Sudden cardiac arrest (SCA) continues to be a major public health challenge, accounting for about 20 percent of all natural deaths in industrialised countries. Although there has been a substantial decline in overall coronary heart disease mortality rates in the past 30 years, SCA rates have fallen to a lesser extent. Some 50 percent of all cardiovascular deaths are caused by SCA, a condition in which the heart suddenly and unexpectedly stops beating. With survival rates ranging between 5 percent and 20 percent, there’s a need to improve SCA prevention and treatment.
To address this issue, a European public-private consortium is now working on the creation of a joint, harmonised database by analysing SCA victims and DNA samples, along with detailed clinical and medication use information. Funded by the EU, the team of scientists contributing to the ESCAPE-NET project summarised the objectives of their research in the European Heart Journal.
They emphasised that the majority of SCA victims in the general population “have a private set of acquired and inherited risk factors (including polymorphisms, i.e. common DNA variants), that, in isolation, increase SCA risk only marginally, but whose interaction may culminate in SCA.”
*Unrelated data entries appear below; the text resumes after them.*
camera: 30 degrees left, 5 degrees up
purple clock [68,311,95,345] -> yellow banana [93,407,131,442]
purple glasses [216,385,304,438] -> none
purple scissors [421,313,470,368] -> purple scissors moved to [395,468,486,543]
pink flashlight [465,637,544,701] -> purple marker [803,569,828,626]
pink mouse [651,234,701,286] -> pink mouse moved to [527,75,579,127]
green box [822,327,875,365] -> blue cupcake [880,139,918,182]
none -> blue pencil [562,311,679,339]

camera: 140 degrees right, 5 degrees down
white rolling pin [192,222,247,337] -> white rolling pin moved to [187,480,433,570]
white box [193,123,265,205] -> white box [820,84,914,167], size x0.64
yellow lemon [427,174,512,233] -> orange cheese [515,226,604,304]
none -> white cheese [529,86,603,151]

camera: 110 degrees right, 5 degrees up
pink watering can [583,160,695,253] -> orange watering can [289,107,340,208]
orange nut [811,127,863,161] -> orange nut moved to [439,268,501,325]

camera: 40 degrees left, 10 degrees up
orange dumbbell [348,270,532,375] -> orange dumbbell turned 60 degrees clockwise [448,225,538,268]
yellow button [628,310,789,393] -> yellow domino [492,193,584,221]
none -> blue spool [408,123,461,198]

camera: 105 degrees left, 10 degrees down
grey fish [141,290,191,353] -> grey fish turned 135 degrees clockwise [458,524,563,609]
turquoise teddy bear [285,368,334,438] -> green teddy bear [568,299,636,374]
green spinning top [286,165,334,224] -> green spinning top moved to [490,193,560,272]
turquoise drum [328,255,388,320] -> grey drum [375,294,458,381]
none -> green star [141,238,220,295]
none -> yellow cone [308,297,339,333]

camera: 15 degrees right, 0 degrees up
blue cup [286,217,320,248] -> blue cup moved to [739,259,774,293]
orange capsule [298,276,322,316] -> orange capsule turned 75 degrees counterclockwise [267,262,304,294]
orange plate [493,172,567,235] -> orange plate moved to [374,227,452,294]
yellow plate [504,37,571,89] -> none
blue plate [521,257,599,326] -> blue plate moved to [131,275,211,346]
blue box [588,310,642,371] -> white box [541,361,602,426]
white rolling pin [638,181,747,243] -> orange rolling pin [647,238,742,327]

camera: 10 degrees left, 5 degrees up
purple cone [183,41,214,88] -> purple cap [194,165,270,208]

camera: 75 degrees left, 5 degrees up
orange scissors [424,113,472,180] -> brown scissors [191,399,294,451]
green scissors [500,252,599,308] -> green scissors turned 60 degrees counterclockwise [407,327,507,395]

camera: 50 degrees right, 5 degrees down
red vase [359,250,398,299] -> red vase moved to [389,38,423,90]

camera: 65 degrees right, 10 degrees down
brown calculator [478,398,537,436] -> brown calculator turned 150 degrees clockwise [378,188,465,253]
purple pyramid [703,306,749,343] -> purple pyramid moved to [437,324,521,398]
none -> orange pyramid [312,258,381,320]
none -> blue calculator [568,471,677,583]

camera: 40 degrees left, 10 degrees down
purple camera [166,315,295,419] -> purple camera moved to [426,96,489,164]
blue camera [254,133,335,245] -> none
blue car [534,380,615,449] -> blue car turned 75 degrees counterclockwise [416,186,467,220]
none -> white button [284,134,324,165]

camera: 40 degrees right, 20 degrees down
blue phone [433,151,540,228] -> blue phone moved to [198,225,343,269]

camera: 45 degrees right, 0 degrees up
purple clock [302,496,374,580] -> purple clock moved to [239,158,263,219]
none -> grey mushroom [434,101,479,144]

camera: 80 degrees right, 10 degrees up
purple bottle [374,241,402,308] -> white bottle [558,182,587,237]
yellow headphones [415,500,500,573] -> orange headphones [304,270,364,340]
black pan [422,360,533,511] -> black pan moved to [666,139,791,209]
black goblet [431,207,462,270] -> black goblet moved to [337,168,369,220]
The search for causes of SCA will focus on acquired factors (such as lifestyle, comorbidities, medication use), and genetic and environmental factors. The researchers added that identifying these risk factors and understanding their interactions often have immediate therapeutic implications. They said “designing a risk score that takes multiple interacting risk factors into account may lead to tailored therapy which saves lives and is more cost-efficient.”
Additional research elements
The consortium includes researchers with complementary expertise, such as those who study the causes of SCA and resuscitation scientists. “By joining forces with scientists who study patient characteristics in detail to unravel the causes of SCA, resuscitation scientists may use these characteristics to develop tailored resuscitation strategies,” the authors said in the same journal article.
Project partners will conduct studies into the role of socioeconomic and environmental stress in SCA occurrence and survival after SCA, and perform cost-effectiveness analyses of various prevention and resuscitation strategies.
As they explain on the project website, ESCAPE-NET (European Sudden Cardiac Arrest network: towards Prevention, Education and NEw Treatment) brings together Europe’s largest SCA study cohorts in one joint database consisting of over 94 000 SCA cases. “A comprehensive integration strategy of these joint exceptionally large and complete datasets constitutes a quantum leap in SCA research, and offers a unique opportunity, out of reach so far, to design strategies for truly personalised medicine.”
The website lists several innovations to improve such personalised care. These include discovery of genes/gene profiles, proteins, and pathways as risk determinants for SCA; development of a holistic conceptual framework for SCA in which interactions between various inherited, acquired and environmental factors obtain key relevance; incorporation of environmental factors (socioeconomic/psychosocial stress, air pollution) as integral components of SCA occurrence and outcome; demonstration of gender differences in causes, treatment and outcome of SCA; and generation of a research infrastructure that allows the transfer of scientific knowledge to the scientific community.